Saturday, February 07, 2009

Time to End It and Not Mend It: The Republican Party, That is . . .



Well, hey folks, I’m back. (I haven’t really gone anywhere, just sitting back and seeing how the Obama era begins to unfold.) It comes as no surprise to readers of this blog that my expectations are not high, but under the circumstances it’s hard not to hope for the best. Yet, alas, signs are not particularly good.

Imagine, if you will the Friday, NYTimes op-ed page, bookended by Paul Krugman’s and David Brooks’s biweekly columns, as an image of Obama staring up at you from your morning breakfast table. In one huge ear a doughy, bespectacled avatar of Brooks whines in an inimitable smarmy voice, "embrace 'a functioning center,'" while in the other, an exasperated Krugman risks tumbling into the massive auricular cavity as he shouts, "Go left young man, your 'attempts to transcend partisanship [have only ] ended up empowering politicians who take their marching orders from Rush Limbaugh.'”

True to form, however, Our Boy Barack, rather than recognizing he has to make a choice is trying to follow the advice of both angel and demon, which in effect means he’ll be listening to Brooks, which also means that he’s trying to save a party that has no justification for continuing to exist as a major force on the American political scene.

Why are there any tax cuts in the proposed stimulus package?

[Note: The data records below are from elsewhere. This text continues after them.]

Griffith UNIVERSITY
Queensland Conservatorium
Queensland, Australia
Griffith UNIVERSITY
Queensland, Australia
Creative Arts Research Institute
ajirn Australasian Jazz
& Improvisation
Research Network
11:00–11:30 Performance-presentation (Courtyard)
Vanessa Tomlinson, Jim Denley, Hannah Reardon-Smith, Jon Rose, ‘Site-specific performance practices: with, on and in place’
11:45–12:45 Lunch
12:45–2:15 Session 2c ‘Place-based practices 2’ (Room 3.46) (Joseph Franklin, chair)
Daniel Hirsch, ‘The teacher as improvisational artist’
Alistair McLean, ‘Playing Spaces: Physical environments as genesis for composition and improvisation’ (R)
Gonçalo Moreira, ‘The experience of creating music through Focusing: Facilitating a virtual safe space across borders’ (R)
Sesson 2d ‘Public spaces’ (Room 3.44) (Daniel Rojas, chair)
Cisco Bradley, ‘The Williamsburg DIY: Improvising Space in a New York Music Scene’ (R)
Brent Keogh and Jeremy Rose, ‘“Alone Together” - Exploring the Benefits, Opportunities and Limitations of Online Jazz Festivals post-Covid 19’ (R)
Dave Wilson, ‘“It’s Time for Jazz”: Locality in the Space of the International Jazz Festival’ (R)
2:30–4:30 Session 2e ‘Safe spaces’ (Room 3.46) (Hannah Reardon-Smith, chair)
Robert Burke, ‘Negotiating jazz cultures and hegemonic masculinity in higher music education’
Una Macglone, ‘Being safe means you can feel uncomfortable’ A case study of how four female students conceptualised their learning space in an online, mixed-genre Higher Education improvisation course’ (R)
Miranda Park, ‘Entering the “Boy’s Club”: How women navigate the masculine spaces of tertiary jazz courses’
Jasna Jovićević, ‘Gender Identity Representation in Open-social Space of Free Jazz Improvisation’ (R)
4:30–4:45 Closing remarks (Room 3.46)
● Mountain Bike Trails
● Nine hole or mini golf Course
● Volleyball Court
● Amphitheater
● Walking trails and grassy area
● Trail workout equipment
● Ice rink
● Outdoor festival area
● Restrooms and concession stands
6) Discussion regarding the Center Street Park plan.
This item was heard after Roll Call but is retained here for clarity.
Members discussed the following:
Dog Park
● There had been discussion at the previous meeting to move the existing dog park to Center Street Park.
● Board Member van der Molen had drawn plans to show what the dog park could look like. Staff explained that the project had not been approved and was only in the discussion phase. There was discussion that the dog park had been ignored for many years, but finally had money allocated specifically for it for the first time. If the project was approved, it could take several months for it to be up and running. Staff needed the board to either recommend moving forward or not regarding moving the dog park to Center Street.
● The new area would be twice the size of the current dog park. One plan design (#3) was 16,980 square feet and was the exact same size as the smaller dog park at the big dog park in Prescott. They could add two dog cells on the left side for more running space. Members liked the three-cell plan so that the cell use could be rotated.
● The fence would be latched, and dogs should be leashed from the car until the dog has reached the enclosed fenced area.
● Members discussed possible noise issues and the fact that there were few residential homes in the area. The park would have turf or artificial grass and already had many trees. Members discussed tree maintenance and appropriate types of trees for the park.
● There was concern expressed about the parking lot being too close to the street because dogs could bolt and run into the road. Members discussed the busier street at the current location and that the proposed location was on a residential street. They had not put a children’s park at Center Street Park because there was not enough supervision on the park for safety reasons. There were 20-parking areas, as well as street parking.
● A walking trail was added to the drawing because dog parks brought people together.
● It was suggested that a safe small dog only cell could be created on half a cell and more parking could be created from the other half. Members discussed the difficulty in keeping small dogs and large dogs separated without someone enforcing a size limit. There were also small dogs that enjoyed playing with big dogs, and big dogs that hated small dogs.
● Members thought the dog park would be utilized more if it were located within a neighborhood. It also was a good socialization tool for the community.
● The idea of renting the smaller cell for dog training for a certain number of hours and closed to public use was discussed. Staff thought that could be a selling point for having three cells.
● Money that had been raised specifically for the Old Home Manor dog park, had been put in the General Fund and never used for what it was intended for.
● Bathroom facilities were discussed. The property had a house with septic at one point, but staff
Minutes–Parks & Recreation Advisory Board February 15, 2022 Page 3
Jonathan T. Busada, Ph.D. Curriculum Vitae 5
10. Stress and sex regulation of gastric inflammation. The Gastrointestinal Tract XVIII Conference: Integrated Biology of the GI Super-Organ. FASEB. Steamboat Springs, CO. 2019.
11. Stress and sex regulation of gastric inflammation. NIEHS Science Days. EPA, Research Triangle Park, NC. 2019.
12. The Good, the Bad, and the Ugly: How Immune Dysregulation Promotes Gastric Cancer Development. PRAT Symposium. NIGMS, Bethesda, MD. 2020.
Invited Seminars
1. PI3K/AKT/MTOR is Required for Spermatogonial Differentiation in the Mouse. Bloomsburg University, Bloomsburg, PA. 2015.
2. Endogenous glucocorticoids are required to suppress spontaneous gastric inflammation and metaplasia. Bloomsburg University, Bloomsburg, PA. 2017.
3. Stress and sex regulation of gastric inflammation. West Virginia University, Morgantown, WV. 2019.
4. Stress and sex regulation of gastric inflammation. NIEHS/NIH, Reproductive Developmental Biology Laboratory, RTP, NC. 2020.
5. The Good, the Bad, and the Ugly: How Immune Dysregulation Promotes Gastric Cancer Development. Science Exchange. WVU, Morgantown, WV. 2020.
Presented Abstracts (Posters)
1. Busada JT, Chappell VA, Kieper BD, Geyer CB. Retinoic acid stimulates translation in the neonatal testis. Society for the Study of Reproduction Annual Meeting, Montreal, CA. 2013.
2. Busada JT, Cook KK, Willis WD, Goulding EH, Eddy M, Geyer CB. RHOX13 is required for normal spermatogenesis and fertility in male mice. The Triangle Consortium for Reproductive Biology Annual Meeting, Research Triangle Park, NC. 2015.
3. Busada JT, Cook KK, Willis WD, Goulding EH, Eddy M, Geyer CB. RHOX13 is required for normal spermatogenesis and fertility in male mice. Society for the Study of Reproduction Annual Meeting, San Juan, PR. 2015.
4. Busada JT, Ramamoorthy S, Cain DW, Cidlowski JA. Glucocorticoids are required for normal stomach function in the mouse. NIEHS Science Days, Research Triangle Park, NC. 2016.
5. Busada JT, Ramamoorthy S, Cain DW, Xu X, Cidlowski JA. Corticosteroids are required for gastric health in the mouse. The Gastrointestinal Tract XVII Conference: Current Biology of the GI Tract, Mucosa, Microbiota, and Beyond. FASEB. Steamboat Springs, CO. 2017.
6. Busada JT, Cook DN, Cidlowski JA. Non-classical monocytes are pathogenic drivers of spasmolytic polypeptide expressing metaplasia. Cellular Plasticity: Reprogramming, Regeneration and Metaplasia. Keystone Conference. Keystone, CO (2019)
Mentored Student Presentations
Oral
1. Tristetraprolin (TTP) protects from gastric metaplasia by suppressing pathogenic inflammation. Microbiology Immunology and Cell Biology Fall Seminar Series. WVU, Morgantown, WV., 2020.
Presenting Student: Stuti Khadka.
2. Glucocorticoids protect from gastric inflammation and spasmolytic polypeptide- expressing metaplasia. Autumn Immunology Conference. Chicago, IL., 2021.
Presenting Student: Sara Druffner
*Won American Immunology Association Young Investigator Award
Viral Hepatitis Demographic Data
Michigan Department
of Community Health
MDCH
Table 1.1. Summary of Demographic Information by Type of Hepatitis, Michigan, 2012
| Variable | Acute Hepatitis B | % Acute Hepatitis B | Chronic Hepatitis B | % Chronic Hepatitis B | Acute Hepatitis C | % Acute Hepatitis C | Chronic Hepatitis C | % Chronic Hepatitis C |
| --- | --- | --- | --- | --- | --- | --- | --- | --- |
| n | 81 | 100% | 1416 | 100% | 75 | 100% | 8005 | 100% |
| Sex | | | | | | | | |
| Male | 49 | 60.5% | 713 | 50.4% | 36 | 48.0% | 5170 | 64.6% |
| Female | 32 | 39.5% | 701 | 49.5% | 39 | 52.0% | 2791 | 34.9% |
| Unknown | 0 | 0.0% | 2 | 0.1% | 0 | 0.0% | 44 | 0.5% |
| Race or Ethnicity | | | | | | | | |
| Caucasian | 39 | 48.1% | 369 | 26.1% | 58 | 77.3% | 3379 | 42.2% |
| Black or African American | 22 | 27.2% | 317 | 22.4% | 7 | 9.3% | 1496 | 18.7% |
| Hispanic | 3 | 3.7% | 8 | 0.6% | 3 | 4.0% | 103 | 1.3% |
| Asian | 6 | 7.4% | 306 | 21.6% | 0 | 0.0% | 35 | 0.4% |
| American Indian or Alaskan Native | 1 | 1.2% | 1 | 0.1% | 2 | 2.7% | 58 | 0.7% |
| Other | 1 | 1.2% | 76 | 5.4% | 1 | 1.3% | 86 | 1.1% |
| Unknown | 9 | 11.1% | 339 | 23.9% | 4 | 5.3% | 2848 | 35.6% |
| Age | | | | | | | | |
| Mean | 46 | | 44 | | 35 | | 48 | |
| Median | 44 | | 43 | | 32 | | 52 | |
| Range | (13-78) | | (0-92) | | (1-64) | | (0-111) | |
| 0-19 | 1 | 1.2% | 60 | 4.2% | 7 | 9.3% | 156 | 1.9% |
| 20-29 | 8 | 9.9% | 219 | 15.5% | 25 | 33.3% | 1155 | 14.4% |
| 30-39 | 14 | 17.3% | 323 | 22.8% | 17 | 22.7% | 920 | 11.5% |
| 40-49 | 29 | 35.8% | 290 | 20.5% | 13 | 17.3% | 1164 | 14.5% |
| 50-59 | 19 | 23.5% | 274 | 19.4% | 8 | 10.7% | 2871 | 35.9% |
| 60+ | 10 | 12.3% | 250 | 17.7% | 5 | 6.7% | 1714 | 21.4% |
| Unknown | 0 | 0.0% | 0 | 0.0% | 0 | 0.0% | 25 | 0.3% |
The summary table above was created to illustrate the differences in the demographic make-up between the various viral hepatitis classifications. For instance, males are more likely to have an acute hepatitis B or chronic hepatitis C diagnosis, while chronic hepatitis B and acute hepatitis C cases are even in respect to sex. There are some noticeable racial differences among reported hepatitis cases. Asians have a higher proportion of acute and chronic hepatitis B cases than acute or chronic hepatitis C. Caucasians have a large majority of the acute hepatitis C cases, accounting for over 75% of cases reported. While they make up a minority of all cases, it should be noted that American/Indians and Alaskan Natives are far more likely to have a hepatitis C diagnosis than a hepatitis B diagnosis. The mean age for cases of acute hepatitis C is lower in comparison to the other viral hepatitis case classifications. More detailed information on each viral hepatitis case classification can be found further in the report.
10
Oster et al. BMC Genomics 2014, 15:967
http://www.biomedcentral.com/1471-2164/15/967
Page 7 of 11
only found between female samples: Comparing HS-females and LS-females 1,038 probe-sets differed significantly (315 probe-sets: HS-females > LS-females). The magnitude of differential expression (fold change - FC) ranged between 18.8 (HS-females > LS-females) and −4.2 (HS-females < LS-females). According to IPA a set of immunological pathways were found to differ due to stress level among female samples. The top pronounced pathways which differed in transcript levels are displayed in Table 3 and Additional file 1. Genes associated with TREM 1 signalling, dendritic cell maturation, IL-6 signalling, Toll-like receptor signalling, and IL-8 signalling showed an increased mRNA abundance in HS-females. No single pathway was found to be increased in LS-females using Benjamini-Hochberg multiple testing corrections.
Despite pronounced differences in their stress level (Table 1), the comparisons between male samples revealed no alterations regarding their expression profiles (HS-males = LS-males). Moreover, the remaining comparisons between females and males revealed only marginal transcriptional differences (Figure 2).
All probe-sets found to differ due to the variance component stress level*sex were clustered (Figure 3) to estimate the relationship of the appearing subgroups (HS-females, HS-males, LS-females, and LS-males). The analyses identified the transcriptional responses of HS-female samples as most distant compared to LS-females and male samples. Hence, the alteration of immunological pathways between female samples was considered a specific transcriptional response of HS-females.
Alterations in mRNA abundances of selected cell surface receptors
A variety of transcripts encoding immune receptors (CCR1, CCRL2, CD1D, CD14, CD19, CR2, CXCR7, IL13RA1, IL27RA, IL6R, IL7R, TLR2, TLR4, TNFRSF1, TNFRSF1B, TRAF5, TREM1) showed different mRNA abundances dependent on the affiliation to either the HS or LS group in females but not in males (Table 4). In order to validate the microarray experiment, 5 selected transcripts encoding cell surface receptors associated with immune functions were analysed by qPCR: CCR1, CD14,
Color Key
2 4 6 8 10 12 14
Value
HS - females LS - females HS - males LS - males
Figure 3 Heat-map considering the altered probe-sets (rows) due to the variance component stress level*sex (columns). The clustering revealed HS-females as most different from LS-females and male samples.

Do Republicans really believe that tax cuts will turn the economy around? Well, since some folks believe that Elvis is still alive, perhaps. But whether or not they believe in the efficacy of tax cuts, what they know is that absent a commitment to tax cuts, the Republican party doesn’t exist. That’s why, as Krugman reports in his blog:
Thirty-six out of 41 Republican Senators voted for the proposed DeMint amendment to the stimulus bill — a massive package of permanent tax cuts that would create a huge hole in the budget, while doing very little to help the economy.
Republicans know that if a stimulus plan goes forward without any tax cuts and the economy begins to turn around, the empirical basis for their existence will have simply disappeared. By contrast, a stimulus plan with some tax cuts will allow them to attribute any subsequent success to the presence of tax cuts, whether or not the tax cuts contributed to the turnaround.

So, now is the time to drive a stake through the heart of the political vampire that’s been sucking this country dry ever since Grover Norquist crawled out from some cave during the reign of Reagan with his “Tax-Payer Protection Pledge.”

Obama has the stake in his hand but doesn’t seem inclined to use it.